I am the anomaly, but I’d wager next to no one is ‘on the fence’ about whether or not they should see this film. They either contributed to the massive $50 million opening weekend box office cume, or they immediately dismissed it. In my case, however, having never seen the “Jackass” films wasn’t a conscious snub. Believe it or not, there just always seemed to be something better to watch.

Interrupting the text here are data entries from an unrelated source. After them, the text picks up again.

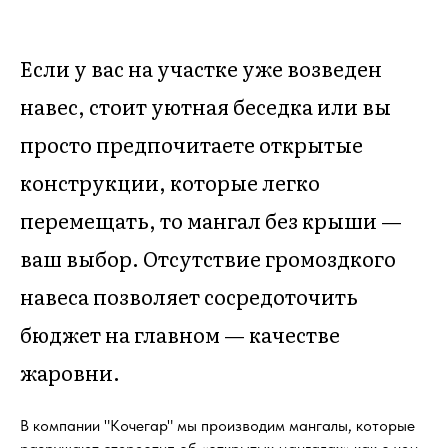
Если у вас на участке уже возведен
навес, стоит уютная беседка или вы
просто предпочитаете открытые
конструкции, которые легко
перемещать, то мангал без крыши —
ваш выбор. Отсутствие громоздкого
навеса позволяет сосредоточить
бюджет на главном — качестве
жаровни.
В компании "Кочегар" мы производим мангалы, которые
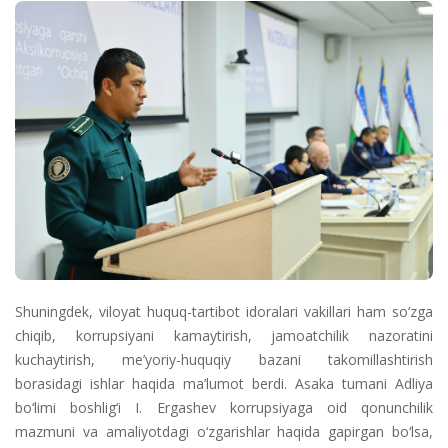
Shuningdek, viloyat huquq-tartibot idoralari vakillari ham so‘zga
chiqib, korrupsiyani kamaytirish, jamoatchilik nazoratini
kuchaytirish, me’yoriy-huquqiy bazani takomillashtirish
borasidagi ishlar haqida ma’lumot berdi. Asaka tumani Adliya
bo‘limi boshlig‘i I. Ergashev korrupsiyaga oid qonunchilik
mazmuni va amaliyotdagi o‘zgarishlar haqida gapirgan bo‘lsa,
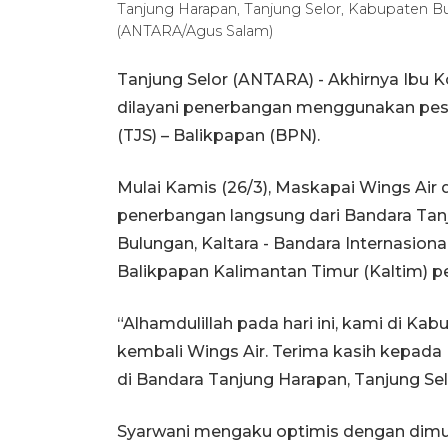
Tanjung Harapan, Tanjung Selor, Kabupaten Bul
(ANTARA/Agus Salam)
Tanjung Selor (ANTARA) - Akhirnya Ibu K
dilayani penerbangan menggunakan pesa
(TJS) – Balikpapan (BPN).
Mulai Kamis (26/3), Maskapai Wings Air
penerbangan langsung dari Bandara Tan
Bulungan, Kaltara - Bandara Internasio
Balikpapan Kalimantan Timur (Kaltim) pe
“Alhamdulillah pada hari ini, kami di K
kembali Wings Air. Terima kasih kepada 
di Bandara Tanjung Harapan, Tanjung Sel
Syarwani mengaku optimis dengan dimu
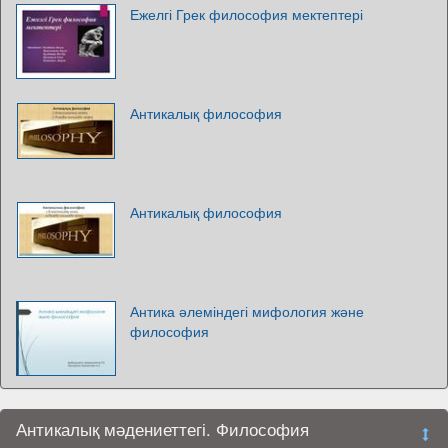
Ежелгі Грек философия мектептері
Антикалық философия
Антикалық философия
Антика әлеміндегі мифология және
философия
Антикалық мәдениеттегі. Философия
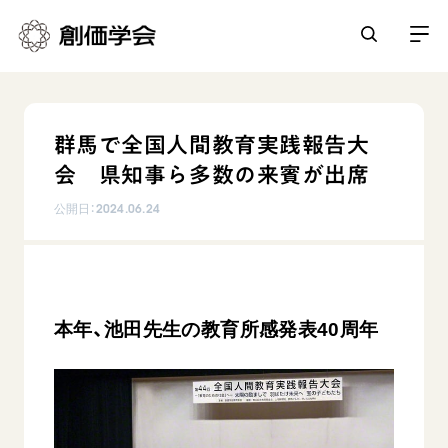
創価学会とは
群馬で全国人間教育実践報告大
人間革命
会 県知事ら多数の来賓が出席
日常の活動
自他共の幸福
公開日：
2024.06.24
学会永遠の五指針
祈り
平和・文化・教育
朝晩の祈り（勤行・唱題）
御本尊
「平和の文化」を構築
座談会
聖典
世界の創価学会
核兵器の廃絶に向け連帯を拡大
仏法を学ぶ
本年、池田先生の教育所感発表40周年
日蓮大聖人の仏法（教学入門）
各国ウェブサイト
「人権文化」「ジェンダー平等」を促進
仏法を語る
基本情報
釈尊～法華経
世界の創価学会の歴史
「持続可能な開発目標（SDGs）」の取り組み
主な行事
日蓮大聖人
創価学会 会憲
人道支援
会員サポート
年間の活動について
創価学会の三代会長
創価学会 会則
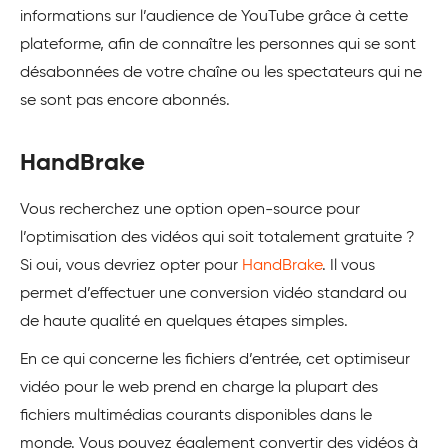
informations sur l’audience de YouTube grâce à cette
plateforme, afin de connaître les personnes qui se sont
désabonnées de votre chaîne ou les spectateurs qui ne
se sont pas encore abonnés.
HandBrake
Vous recherchez une option open-source pour
l’optimisation des vidéos qui soit totalement gratuite ?
Si oui, vous devriez opter pour
HandBrake
. Il vous
permet d’effectuer une conversion vidéo standard ou
de haute qualité en quelques étapes simples.
En ce qui concerne les fichiers d’entrée, cet optimiseur
vidéo pour le web prend en charge la plupart des
fichiers multimédias courants disponibles dans le
monde. Vous pouvez également convertir des vidéos à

This isn't the definitive “Jackass” experience, however. Having watched all three films in the span of a single week, I did discern a distinct arc that left me somewhat letdown with Knoxville’s most recent effort. “Jackass: Number Two” improved upon the original with a more polished, professional look, and more elaborate and inventive stunts. It gave the genuine impression that the crew was pushing its boundaries and trumping itself wherever possible. That same sense of pioneering is largely missing from “Jackass 3D.” The glasses-gimmick seems to supplant genuine innovation in their routine, and on the whole it feels slapdash in comparison to the conceptual genius of its prequel.
But what survives in “Jackass 3D,” and what ultimately endeared me to the franchise is its creativity. Where it won me over was not in the painful payoff of each trick, but rather in the setup. The use of the camera to disorient, spotlight, and surprise is what really makes the series sing, and the trilogy is full of epiphanic moments of hilarity. “Jackass” has and always will be a potpourri of comedic elements, not all of which directly appeal to my specific sensibilities, but the variety is essential and the whole is somehow more than the sum of its parts.
I only wish “Jackass 3D” had more of the entrepreneurial spirit that so distinguished the second film. It may not be ambitious, but hey, a goal made on an empty net still counts.